A Nvidia acabou de anunciar outro trimestre que faria a maioria das empresas chorar de inveja. A receita atingiu US$ 57 bilhões no Q3 FY2026, um aumento de 62% em relação ao mesmo período do ano anterior, com o segmento de data center sozinho gerando US$ 51,2 bilhões.
Os números por trás da narrativa
A receita de data centers da Nvidia, de US$ 51,2 bilhões, cresceu 25% em relação ao trimestre anterior e 66% em relação ao mesmo período do ano anterior. Isso coloca as operações de data centers da empresa acima de uma taxa anualizada de US$ 200 bilhões.
A empresa controla aproximadamente 80% do mercado de aceleradores de IA. Essa dominância não se trata apenas de hardware.
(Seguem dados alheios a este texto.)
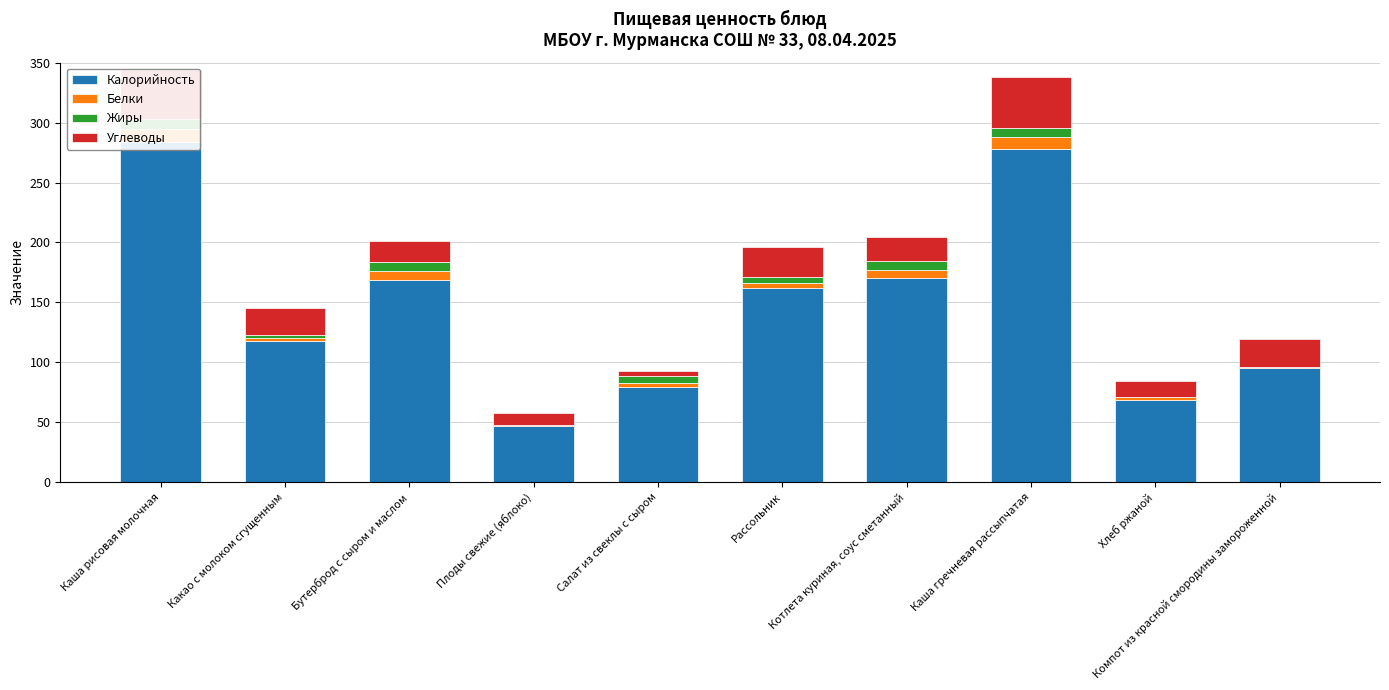

At which category is the sum across all series the highest?

Каша рисовая молочная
Trata-se do ecossistema de software CUDA que prende os desenvolvedores à arquitetura da Nvidia.
O mercado global de inferência de IA está projetado para crescer de US$ 106,15 bilhões em 2025 para US$ 254,98 bilhões até 2030, representando uma taxa de crescimento anual composta de 19,2%. As arquiteturas Blackwell e Blackwell Ultra foram especificamente projetadas para melhorar a economia de inferência, tornando mais barato e rápido executar modelos de IA em produção.
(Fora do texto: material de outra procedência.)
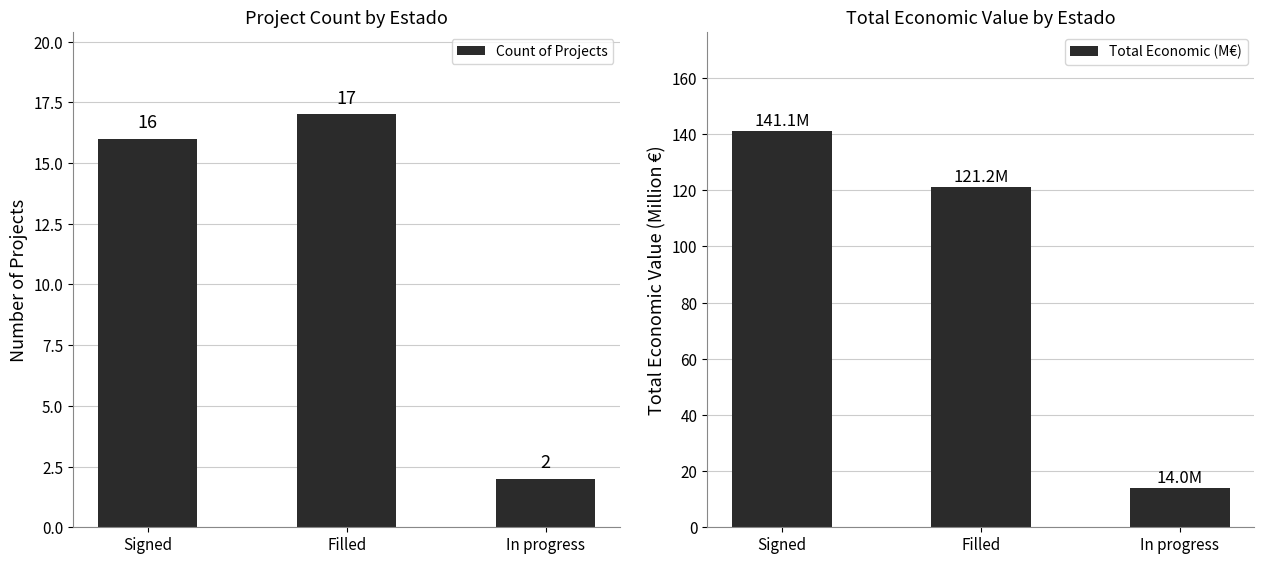

What is the difference between the highest and lowest values at In progress?

12.0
Por que a inferência é mais importante que o treinamento
Treinar um modelo de IA é uma despesa única (ou periódica). A inferência — executar esse modelo treinado para atender usuários reais — ocorre continuamente. Cada consulta ao ChatGPT, cada resultado de busca gerado por IA, cada interação automatizada de atendimento ao cliente é uma carga de trabalho de inferência. Algumas estimativas do setor sugerem que a inferência pode eventualmente representar 80-90% de toda a demanda por computação em IA.
O CEO da Nvidia, Jensen Huang, vem sinalizando essa transição por trimestres. A arquitetura Blackwell foi projetada para lidar com os padrões computacionais específicos de inferência, onde a latência e o custo por consulta são tão importantes quanto o desempenho bruto.
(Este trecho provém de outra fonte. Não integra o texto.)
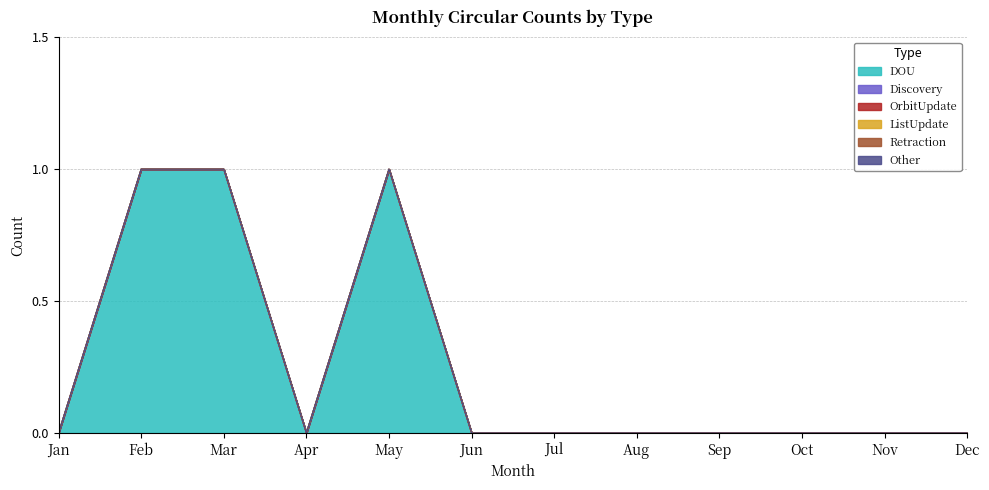

Rank the series by their maximum value, from highest to lowest.

DOU, Discovery, OrbitUpdate, ListUpdate, Retraction, Other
A estranha reação do mercado
Apesar de apresentar números que superaram as expectativas, as ações da Nvidia caíram. A ação está cotada abaixo de 22x lucros futuros, uma avaliação que parece modesta para uma empresa que cresce sua receita em 62% ao ano.
Enquanto a Nvidia domina o treinamento, as cargas de inferência são mais diversificadas e potencialmente mais acessíveis aos concorrentes. Chips personalizados do Google, da Amazon e de um crescente grupo de startups estão todos direcionados especificamente à inferência. O espaço de redes GPU descentralizadas também está crescendo, oferecendo potencialmente computação de inferência a custos mais baixos ao agregar hardware subutilizado.
O múltiplo de lucros futuros abaixo de 22x sugere que o mercado está precificando alguma versão desse risco. Se isso representa uma oportunidade ou um aviso depende inteiramente de a Nvidia conseguir manter seu domínio à medida que a IA passa da construção de modelos para a execução em larga escala.